Big Data alone can't solve our problems.  This deceptively simple principle guides Sam's research and is motivated by two key insights from his dissertation.  Sam found that first, data in the absence of testable hypotheses, quantitative theory, and statistical methods is rendered worthless, and second, that the appropriateness of the data for a given question is far more important than the quantity gathered. From these insights, Sam has developed a scientific research framework: to investigate pressing biological questions by integrating mathematical models and data with powerful statistical methods.

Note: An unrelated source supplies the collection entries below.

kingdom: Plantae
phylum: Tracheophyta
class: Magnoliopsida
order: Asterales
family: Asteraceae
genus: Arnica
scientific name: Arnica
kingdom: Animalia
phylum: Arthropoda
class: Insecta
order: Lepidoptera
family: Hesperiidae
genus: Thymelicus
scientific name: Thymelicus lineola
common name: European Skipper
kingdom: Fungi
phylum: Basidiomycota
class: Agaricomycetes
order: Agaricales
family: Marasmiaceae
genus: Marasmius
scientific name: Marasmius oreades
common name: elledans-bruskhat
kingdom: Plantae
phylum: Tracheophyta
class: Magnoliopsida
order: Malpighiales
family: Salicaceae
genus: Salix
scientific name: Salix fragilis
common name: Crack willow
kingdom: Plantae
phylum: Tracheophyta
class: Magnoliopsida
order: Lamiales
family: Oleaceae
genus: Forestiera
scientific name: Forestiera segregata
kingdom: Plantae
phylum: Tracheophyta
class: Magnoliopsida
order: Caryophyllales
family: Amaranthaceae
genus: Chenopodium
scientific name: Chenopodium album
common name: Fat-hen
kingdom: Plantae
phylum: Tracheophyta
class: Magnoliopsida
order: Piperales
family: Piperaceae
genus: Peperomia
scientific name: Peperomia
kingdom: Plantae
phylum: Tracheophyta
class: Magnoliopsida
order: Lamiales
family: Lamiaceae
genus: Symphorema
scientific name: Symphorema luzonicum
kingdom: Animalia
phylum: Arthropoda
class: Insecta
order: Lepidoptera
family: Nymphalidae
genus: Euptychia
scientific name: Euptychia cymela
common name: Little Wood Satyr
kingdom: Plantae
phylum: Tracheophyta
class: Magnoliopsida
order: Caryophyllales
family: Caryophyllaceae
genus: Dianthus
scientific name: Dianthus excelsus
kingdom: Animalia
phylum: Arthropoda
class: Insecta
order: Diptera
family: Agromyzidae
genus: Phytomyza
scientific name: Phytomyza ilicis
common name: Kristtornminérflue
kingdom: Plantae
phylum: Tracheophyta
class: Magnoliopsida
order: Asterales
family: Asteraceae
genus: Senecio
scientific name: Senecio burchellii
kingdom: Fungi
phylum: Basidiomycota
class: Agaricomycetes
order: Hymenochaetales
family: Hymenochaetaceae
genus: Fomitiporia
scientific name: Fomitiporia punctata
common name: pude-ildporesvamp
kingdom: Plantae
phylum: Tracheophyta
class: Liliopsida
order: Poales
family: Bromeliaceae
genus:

Sam's highly collaborative research has focused on a broad range of questions, from the effect of environmental toxins on behavior, genetics, and neural biology in rats to models of spatiotemporal variation in tree density and fruiting phenology in Neotropical forests. However, his primary research interests lie at the interface of population genetics, statistics, operations research, and epidemiology. By integrating methods and approaches from these diverse fields, he has produced foundational results on the design of disease surveillance networks. His work on surveillance was done in close collaboration with state and national-level public health agencies in the United States and has led to substantive changes in their surveillance practices. Sam believes that continuing to develop collaborations with public health decision makers is critical to preparing for and responding to future epidemics.

Sam earned a B.Sc. in biology from Indiana University Bloomington and a Ph.D. in integrative biology from The University of Texas at Austin. His dissertation research was supported by a National Science Foundation Graduate Research Fellowship and a Doctoral Dissertation Improvement Grant. He attended the Santa Fe Institute's Complex Systems Summer School in 2010.